With how rare the timeouts are now, it's not really a problem for me.
I just ran into the stuck bootup issue again today during a reboot of my Proxmox server (Home Assistant runs as a VM on the server). I am running Core 2024.3.3
Logger: homeassistant.bootstrap
Source: bootstrap.py:601
First occurred: 1:59:34 PM (3 occurrences)
Last logged: 2:01:34 PM
Waiting on integrations to complete setup: rainforest_raven
I was only able to complete HA startup by unplugging the Rainforest EMU-2 meter.
I just ran into the stuck bootup issue again today...
Rats, thanks for the feedback. I assume this was an update from 2024.3.3 to 2024.4.0?
Nope, I hadn't yet updated to 2024.4.0 when it happened. (I am currently updating now)
There hasn't been any activity on this issue recently. Due to the high number of incoming GitHub notifications, we have to clean some of the old issues, as many of them have already been resolved with the latest updates. Please make sure to update to the latest Home Assistant version and check if that solves the issue. Let us know if that works for you by adding a comment 👍 This issue has now been marked as stale and will be closed if no further activity occurs. Thank you for your contributions.
My system still hangs up occasionally when trying to boot. It shows a message about waiting for the RAVEn integration to start.

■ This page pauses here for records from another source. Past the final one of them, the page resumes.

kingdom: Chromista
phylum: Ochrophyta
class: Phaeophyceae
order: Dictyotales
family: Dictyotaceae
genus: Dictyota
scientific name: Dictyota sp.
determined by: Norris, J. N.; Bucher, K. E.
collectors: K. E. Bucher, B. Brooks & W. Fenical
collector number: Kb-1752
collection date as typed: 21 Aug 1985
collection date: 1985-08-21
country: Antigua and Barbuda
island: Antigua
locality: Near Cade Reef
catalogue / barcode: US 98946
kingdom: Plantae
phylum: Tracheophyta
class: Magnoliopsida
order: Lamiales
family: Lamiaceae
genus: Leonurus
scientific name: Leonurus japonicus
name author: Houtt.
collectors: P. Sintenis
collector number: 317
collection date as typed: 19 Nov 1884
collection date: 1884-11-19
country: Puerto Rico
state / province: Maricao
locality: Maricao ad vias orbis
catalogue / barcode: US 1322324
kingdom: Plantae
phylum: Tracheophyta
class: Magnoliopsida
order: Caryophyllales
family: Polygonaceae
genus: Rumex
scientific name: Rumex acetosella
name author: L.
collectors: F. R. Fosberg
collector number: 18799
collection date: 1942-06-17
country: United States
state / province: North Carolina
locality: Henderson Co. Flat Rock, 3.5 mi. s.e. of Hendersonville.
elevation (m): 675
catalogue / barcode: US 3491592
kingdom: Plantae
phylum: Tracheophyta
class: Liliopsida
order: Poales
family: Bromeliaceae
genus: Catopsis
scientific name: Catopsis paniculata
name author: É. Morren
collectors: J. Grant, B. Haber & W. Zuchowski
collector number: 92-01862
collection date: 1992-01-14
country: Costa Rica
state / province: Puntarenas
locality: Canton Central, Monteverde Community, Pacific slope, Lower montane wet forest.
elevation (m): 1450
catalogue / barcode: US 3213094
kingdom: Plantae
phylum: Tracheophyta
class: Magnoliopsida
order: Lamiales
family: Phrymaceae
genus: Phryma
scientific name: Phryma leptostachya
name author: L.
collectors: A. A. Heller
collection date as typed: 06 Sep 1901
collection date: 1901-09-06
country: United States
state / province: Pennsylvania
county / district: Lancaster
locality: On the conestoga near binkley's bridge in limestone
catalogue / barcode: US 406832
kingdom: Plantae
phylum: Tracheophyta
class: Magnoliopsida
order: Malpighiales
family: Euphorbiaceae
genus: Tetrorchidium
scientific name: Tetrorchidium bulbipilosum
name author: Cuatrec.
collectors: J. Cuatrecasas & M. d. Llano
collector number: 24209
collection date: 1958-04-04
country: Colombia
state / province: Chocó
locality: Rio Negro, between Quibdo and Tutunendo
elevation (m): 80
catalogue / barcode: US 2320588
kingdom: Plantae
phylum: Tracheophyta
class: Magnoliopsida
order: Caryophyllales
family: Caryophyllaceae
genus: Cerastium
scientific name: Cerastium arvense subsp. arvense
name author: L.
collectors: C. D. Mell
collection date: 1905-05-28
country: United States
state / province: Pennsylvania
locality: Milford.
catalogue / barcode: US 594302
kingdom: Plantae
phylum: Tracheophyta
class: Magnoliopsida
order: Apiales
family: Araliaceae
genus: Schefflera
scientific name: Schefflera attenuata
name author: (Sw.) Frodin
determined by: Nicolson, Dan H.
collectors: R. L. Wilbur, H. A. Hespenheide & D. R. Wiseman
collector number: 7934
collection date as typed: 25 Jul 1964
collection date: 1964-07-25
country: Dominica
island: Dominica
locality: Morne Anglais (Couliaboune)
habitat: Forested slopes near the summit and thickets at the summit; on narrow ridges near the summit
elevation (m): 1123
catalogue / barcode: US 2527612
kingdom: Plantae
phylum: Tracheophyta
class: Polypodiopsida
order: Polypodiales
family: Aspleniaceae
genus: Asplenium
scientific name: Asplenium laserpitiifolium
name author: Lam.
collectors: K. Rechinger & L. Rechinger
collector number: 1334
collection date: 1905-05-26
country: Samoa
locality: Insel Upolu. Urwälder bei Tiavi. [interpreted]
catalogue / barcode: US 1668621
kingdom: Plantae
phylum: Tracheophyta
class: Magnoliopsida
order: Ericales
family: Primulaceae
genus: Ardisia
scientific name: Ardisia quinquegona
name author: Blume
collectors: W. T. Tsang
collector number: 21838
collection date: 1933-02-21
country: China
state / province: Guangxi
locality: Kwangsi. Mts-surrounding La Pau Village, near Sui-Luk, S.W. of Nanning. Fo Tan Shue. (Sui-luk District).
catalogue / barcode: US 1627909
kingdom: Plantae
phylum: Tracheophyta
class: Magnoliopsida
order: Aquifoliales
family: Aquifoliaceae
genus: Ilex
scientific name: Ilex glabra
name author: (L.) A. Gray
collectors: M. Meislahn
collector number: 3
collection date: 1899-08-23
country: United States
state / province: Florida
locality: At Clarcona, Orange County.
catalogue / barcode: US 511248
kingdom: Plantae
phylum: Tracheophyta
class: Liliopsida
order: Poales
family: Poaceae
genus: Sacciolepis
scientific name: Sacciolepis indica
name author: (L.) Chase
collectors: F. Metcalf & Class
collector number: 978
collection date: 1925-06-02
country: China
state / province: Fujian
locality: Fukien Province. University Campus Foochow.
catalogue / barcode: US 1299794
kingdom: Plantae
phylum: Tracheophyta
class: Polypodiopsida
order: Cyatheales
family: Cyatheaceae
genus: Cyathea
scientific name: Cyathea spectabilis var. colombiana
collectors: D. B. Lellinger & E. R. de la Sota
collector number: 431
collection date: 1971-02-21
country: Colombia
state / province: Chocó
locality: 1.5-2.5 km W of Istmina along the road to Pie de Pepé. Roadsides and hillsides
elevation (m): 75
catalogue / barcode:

It most recently happened on 2024.6.4
The problem
Home Assistant got stuck in the startup process while loading the Rainforest RAVEn integration. While it was stuck, I wasn't able to access the Overview dashboard because Home Assistant said it was still booting up (I could still navigate to menus and custom dashboards).
Sequence of events:
What version of Home Assistant Core has the issue?
core-2024.3.1
What was the last working version of Home Assistant Core?
core-2024.3.0
What type of installation are you running?
Home Assistant OS
Integration causing the issue
rainforest_raven
Link to integration documentation on our website
https://www.home-assistant.io/integrations/rainforest_raven/
Diagnostics information
config_entry-rainforest_raven-2a01a9ec98f5f6849b766186260f7c24(1).json
Example YAML snippet
No response
Anything in the logs that might be useful for us?
Additional information
Even while the Rainforest RAVEn integration is running normally, there are frequent occurrences of "Unavailable" states. This causes the history graph to have many gaps, and dashboards showing the EMU-2 status will often show "Unavailable" instead of the last known value.